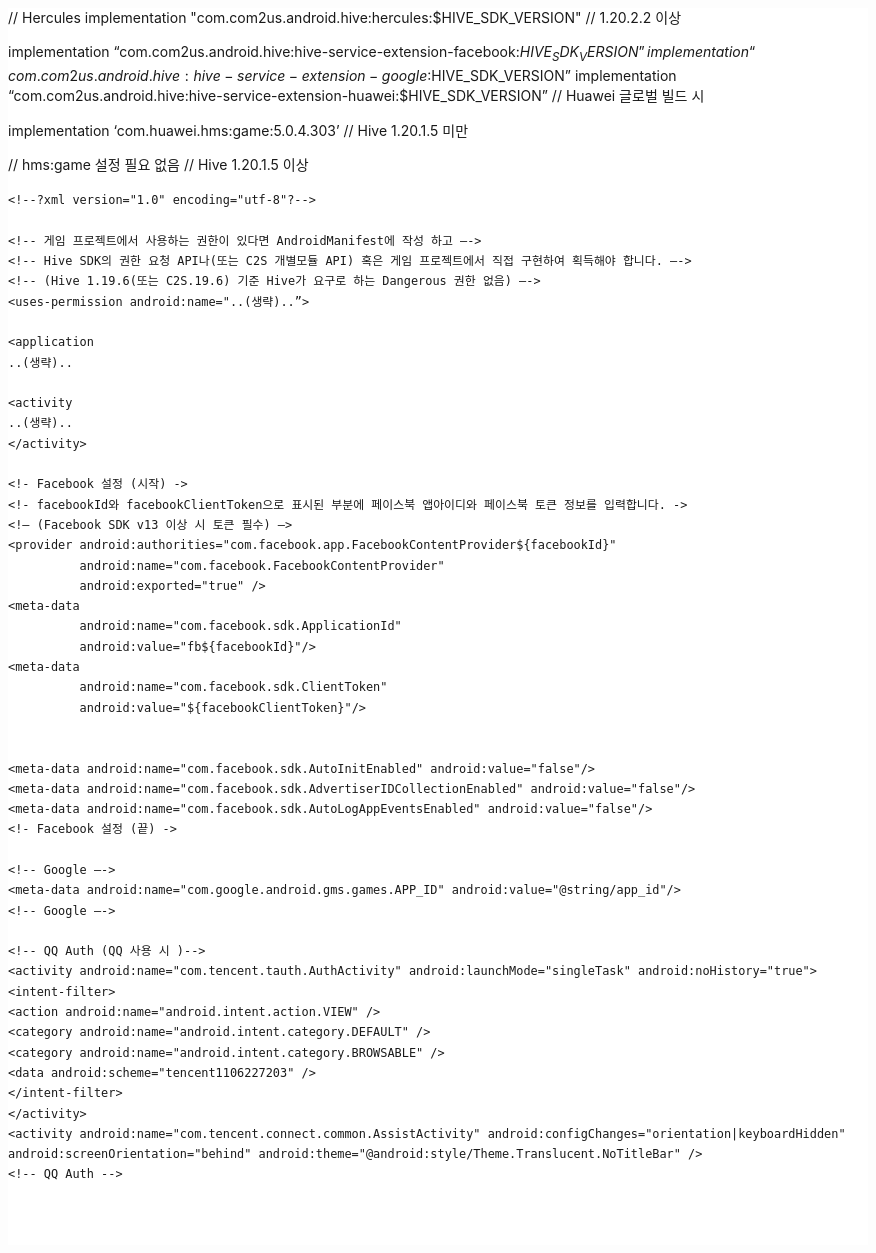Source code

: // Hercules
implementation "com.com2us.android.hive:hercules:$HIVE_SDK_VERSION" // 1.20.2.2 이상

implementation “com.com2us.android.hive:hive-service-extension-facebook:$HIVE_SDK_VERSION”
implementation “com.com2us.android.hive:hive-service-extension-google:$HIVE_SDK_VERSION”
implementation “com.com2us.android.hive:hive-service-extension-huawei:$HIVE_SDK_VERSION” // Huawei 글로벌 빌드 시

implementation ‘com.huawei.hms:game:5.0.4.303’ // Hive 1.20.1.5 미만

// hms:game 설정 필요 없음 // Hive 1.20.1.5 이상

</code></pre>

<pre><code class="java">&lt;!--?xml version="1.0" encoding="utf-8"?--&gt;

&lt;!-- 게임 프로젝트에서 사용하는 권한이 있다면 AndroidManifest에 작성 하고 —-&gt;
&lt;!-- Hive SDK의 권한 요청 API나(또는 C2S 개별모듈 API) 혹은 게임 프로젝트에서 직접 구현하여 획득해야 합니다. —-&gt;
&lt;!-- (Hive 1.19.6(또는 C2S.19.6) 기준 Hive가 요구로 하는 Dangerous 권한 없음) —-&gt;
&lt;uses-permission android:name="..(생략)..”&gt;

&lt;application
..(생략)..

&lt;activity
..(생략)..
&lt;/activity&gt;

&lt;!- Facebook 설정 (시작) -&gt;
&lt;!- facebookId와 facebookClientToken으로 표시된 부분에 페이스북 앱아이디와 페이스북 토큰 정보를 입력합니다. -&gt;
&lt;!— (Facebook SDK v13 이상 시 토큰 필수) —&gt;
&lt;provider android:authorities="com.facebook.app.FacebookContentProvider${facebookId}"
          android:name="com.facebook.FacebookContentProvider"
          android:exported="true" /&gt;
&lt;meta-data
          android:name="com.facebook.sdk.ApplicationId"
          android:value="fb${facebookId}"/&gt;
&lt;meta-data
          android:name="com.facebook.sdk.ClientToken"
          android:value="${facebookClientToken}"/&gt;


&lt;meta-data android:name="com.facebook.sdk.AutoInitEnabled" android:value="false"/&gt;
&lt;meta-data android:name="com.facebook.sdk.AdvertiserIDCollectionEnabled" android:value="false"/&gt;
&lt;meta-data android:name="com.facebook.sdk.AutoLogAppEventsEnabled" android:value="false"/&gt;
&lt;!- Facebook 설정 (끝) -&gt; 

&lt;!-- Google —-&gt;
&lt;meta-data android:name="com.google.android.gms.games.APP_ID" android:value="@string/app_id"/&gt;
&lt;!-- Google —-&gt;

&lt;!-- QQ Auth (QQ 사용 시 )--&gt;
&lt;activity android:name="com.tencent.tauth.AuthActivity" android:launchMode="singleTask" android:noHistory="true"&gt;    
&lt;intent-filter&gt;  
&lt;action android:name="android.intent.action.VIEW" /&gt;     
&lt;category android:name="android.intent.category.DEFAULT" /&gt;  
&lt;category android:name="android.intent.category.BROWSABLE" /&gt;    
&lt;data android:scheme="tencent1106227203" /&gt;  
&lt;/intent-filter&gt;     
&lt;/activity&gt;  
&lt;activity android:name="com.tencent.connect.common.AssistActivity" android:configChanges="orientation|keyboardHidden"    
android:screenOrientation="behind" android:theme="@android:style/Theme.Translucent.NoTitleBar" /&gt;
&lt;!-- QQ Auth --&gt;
==
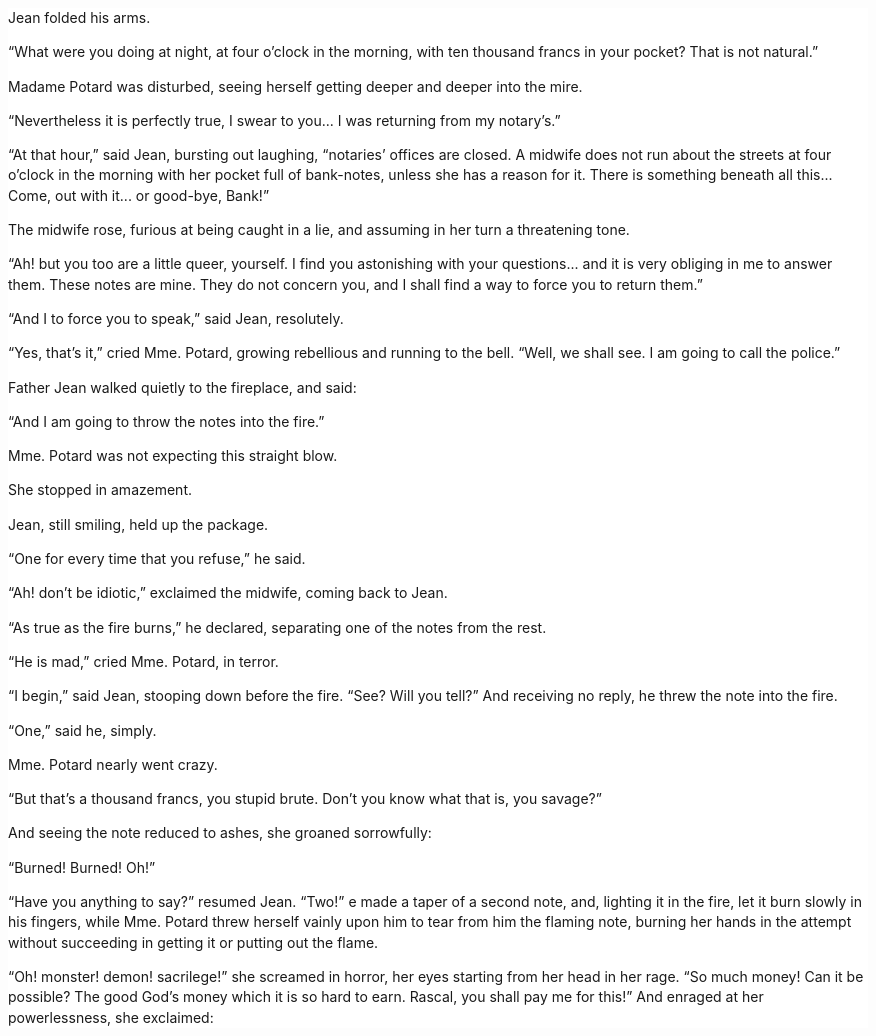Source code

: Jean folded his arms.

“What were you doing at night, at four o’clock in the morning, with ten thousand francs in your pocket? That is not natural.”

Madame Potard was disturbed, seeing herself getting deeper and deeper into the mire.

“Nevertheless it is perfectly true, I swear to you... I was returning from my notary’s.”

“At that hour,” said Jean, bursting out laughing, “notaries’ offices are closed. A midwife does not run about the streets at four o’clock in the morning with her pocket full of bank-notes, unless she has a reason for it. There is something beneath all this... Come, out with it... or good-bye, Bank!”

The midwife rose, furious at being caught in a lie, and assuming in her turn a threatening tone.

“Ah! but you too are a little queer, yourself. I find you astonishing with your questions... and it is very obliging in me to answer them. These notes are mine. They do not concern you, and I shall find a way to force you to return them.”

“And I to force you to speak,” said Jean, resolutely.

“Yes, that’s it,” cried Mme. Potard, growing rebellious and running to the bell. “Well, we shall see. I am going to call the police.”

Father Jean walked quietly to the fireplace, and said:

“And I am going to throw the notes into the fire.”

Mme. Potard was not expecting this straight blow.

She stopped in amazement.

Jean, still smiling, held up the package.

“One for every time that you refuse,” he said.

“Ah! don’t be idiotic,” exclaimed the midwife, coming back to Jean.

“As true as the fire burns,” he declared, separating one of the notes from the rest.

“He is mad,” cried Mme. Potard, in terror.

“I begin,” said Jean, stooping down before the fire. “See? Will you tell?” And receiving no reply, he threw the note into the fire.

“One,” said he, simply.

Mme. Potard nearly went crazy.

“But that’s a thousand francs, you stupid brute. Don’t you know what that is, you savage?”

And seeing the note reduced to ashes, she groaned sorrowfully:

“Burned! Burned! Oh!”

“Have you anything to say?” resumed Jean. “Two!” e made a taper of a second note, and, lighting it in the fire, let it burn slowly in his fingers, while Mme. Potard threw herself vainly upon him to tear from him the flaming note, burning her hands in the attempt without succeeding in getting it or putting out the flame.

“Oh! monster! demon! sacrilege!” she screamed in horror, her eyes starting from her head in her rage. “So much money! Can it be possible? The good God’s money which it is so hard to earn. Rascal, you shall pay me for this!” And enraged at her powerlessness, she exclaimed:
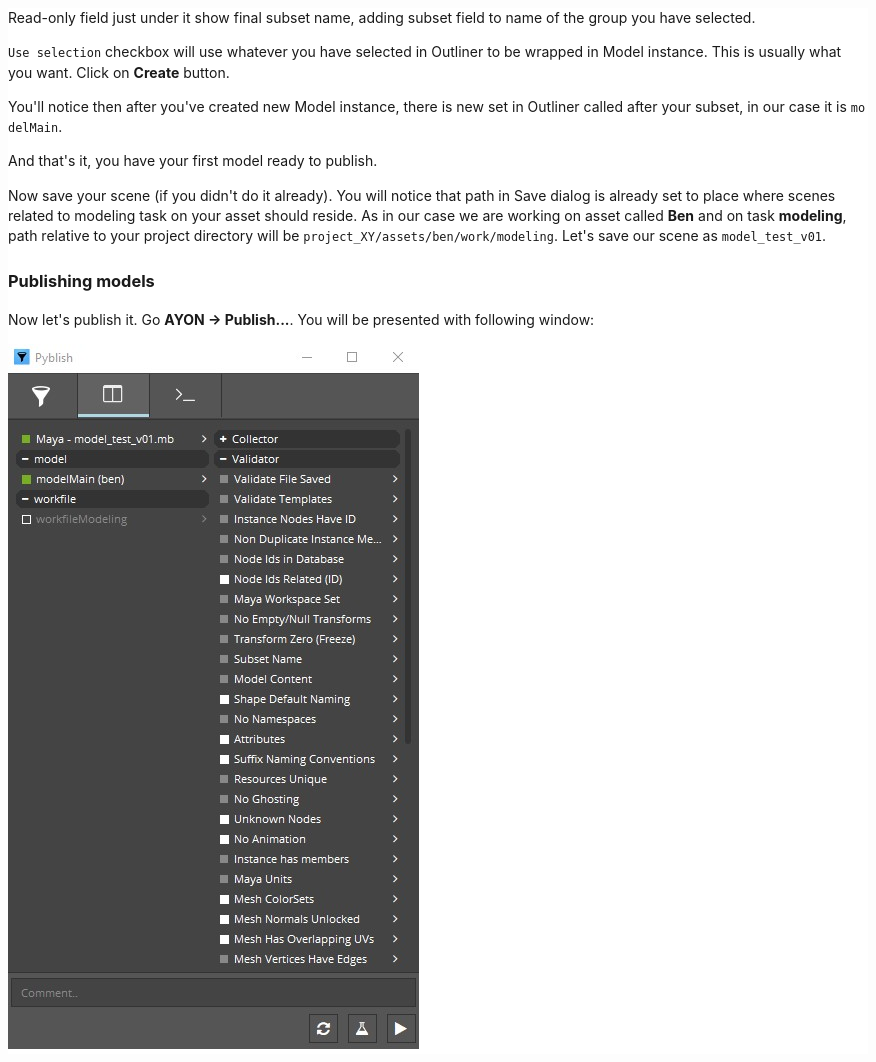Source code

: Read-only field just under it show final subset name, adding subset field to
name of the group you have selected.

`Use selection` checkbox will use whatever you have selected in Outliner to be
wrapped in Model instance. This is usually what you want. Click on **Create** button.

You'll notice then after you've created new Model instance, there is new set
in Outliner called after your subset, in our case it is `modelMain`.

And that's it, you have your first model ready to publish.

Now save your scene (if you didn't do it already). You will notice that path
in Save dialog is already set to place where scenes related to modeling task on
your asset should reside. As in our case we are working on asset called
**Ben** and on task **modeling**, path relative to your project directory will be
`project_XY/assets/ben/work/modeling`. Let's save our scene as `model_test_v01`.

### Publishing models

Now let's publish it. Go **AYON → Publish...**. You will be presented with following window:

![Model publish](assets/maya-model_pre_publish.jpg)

> [Problem to solve]: Retype only the stretch of lines above starting at the one with "Potard, in terror." and stopping at the one with "Mme. Potard nearly went crazy.", exactly as written, with both kept.

> [Result of this task]:
“He is mad,” cried Mme. Potard, in terror.

“I begin,” said Jean, stooping down before the fire. “See? Will you tell?” And receiving no reply, he threw the note into the fire.

“One,” said he, simply.

Mme. Potard nearly went crazy.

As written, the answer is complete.